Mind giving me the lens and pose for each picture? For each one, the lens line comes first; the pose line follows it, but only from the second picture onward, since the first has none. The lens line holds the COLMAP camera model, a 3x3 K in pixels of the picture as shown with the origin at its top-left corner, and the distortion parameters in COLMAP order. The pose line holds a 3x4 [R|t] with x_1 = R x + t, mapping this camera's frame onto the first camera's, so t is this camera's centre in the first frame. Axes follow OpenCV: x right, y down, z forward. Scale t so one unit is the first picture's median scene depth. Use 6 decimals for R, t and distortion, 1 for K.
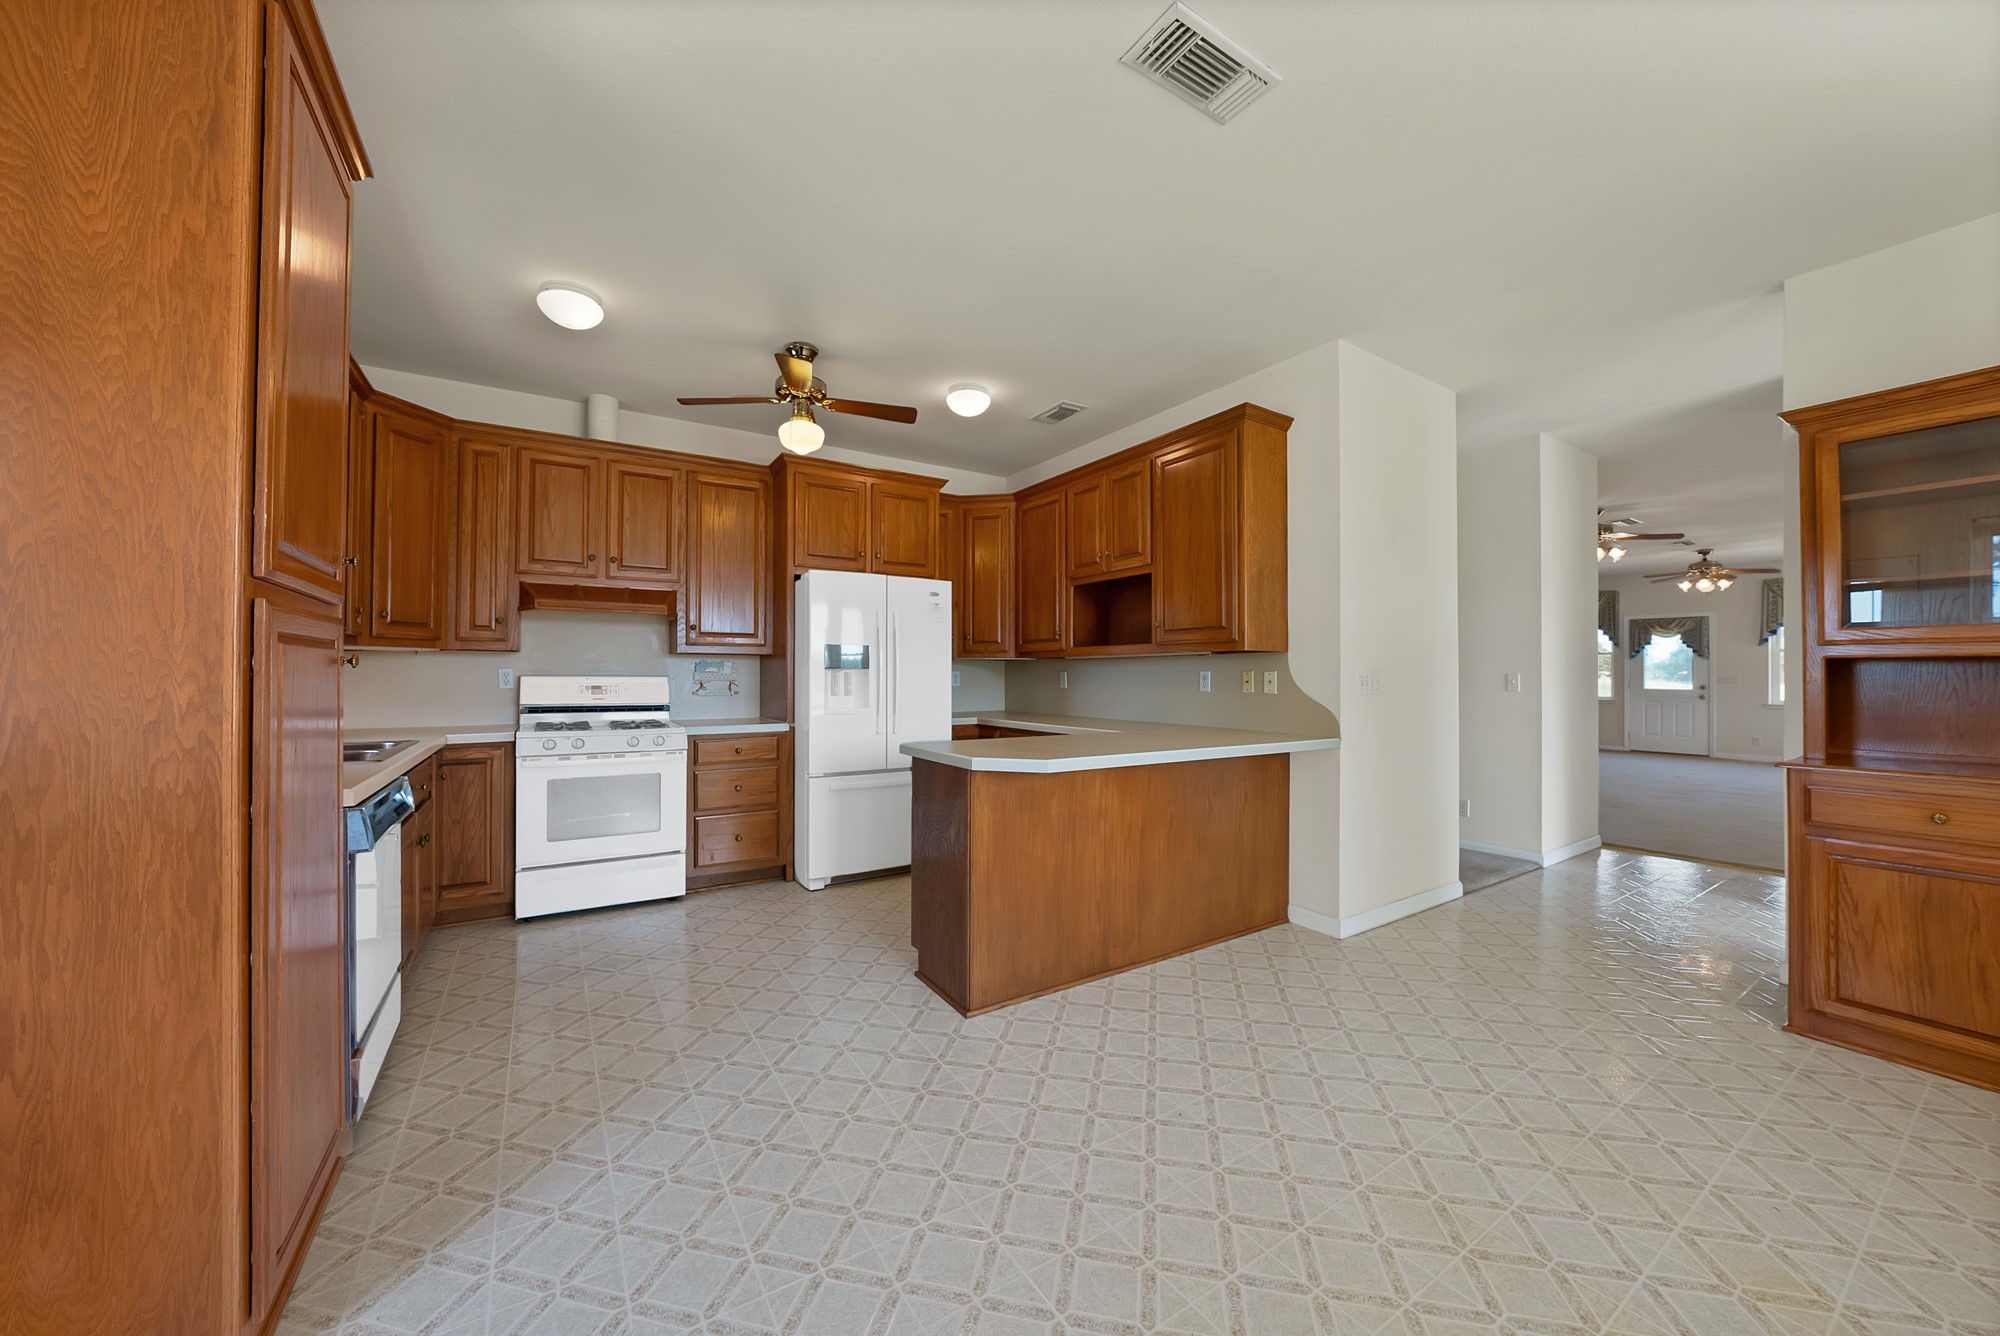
lens RADIAL K [[699.0, 0, 988.7], [0, 699.0, 668.6], [0, 0, 1]] dist [-0.020572, 0.002686]
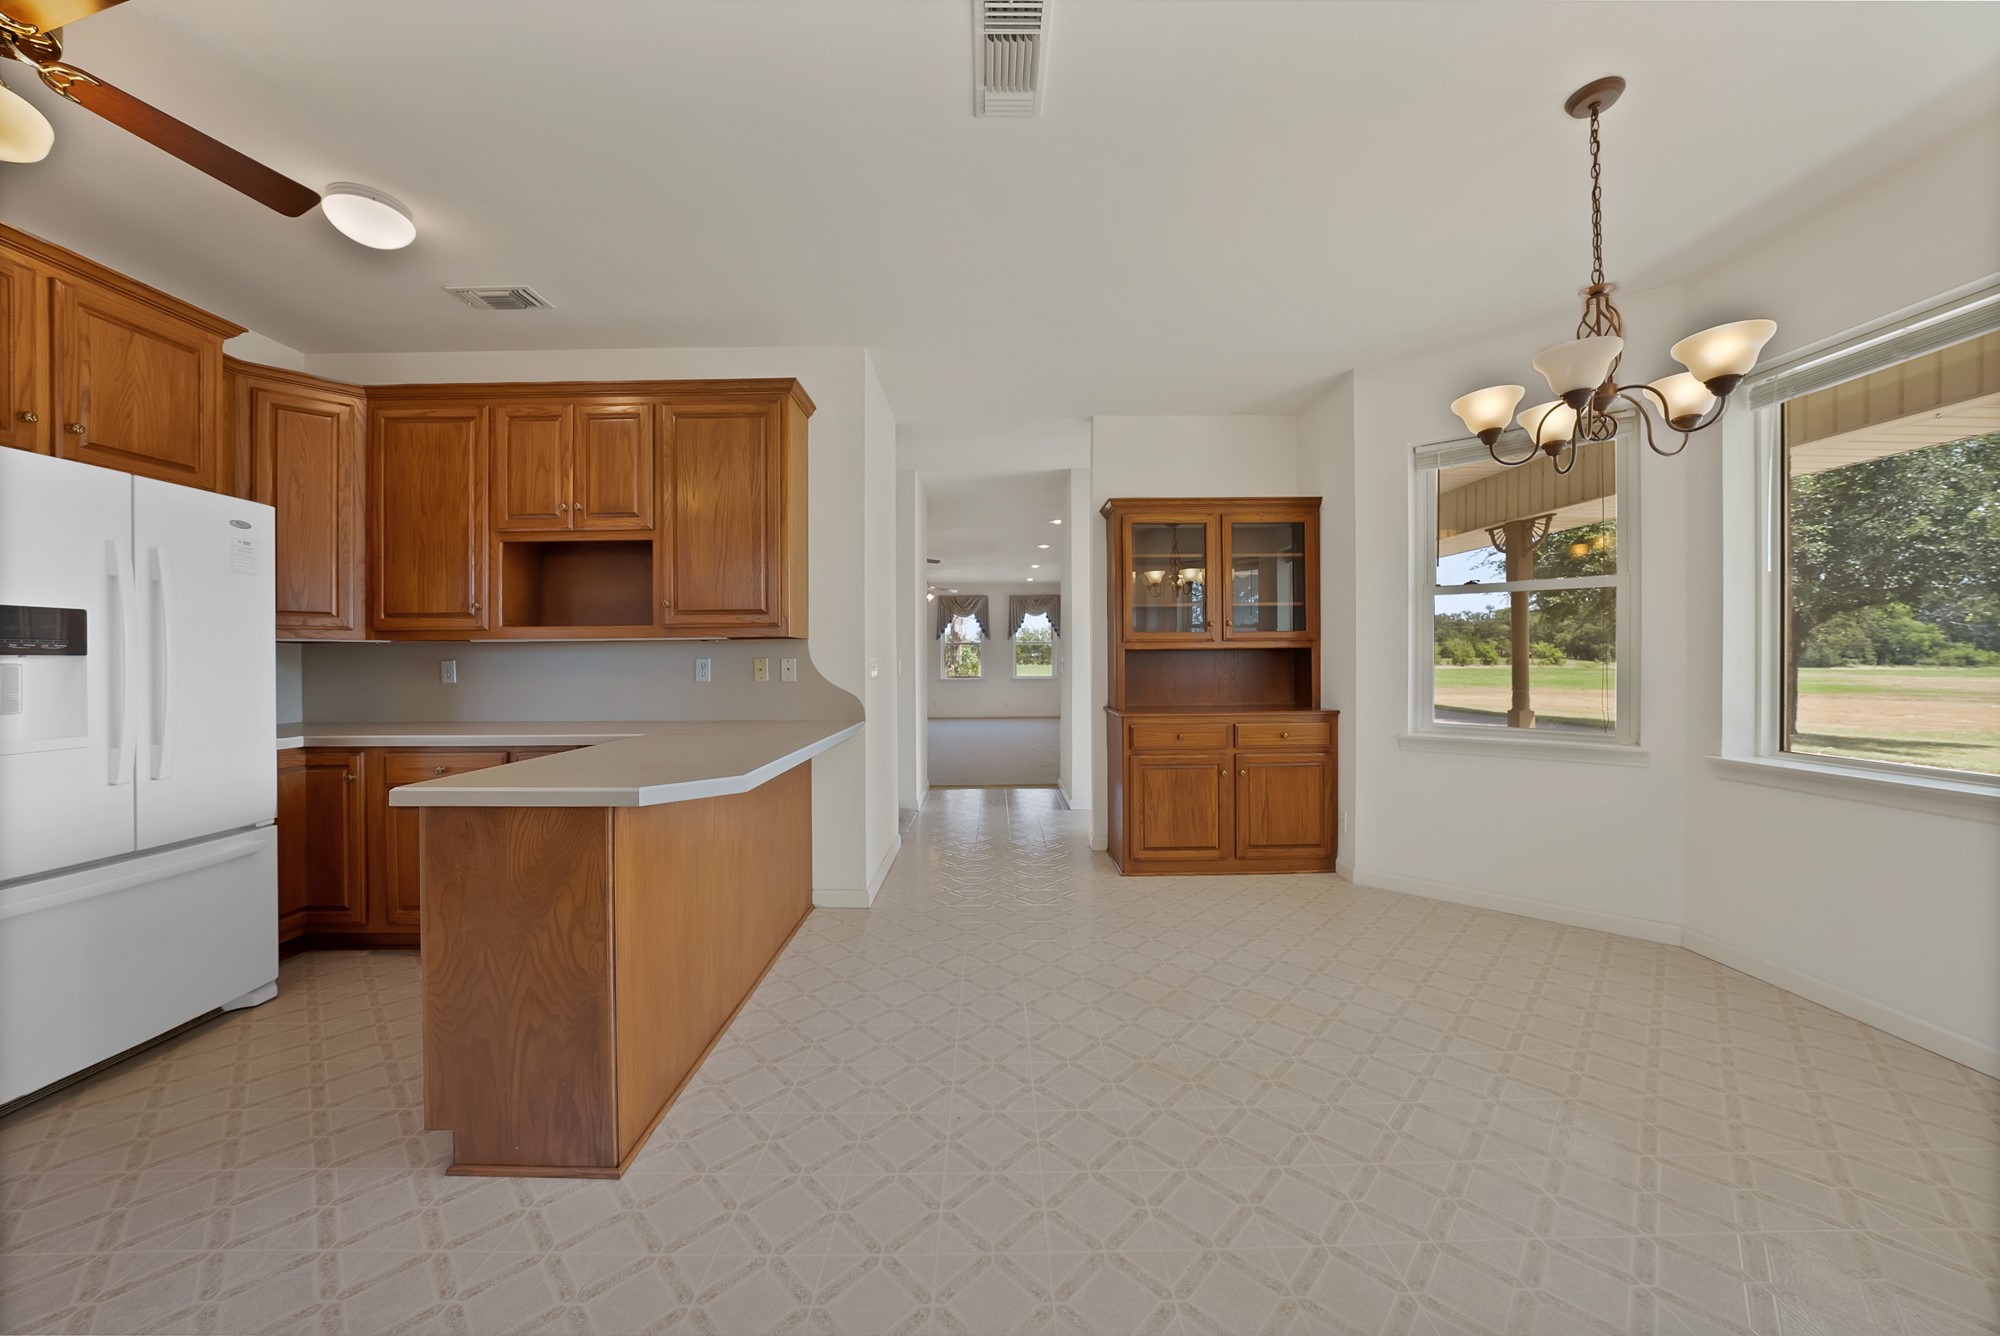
lens RADIAL K [[699.0, 0, 991.6], [0, 699.0, 658.9], [0, 0, 1]] dist [-0.020572, 0.002686]
pose [[0.537679, -0.003318, 0.843143, -0.227553], [-0.000430, 0.999991, 0.004210, 0.000108], [-0.843150, -0.002626, 0.537673, 0.196715]]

EXERCISE BRIEF: With the pictures omitted, give every line above again exactly.

RESULT FOR THIS TASK:
Mind giving me the lens and pose for each picture? For each one, the lens line comes first; the pose line follows it, but only from the second picture onward, since the first has none. The lens line holds the COLMAP camera model, a 3x3 K in pixels of the picture as shown with the origin at its top-left corner, and the distortion parameters in COLMAP order. The pose line holds a 3x4 [R|t] with x_1 = R x + t, mapping this camera's frame onto the first camera's, so t is this camera's centre in the first frame. Axes follow OpenCV: x right, y down, z forward. Scale t so one unit is the first picture's median scene depth. Use 6 decimals for R, t and distortion, 1 for K.
lens RADIAL K [[699.0, 0, 988.7], [0, 699.0, 668.6], [0, 0, 1]] dist [-0.020572, 0.002686]
lens RADIAL K [[699.0, 0, 991.6], [0, 699.0, 658.9], [0, 0, 1]] dist [-0.020572, 0.002686]
pose [[0.537679, -0.003318, 0.843143, -0.227553], [-0.000430, 0.999991, 0.004210, 0.000108], [-0.843150, -0.002626, 0.537673, 0.196715]]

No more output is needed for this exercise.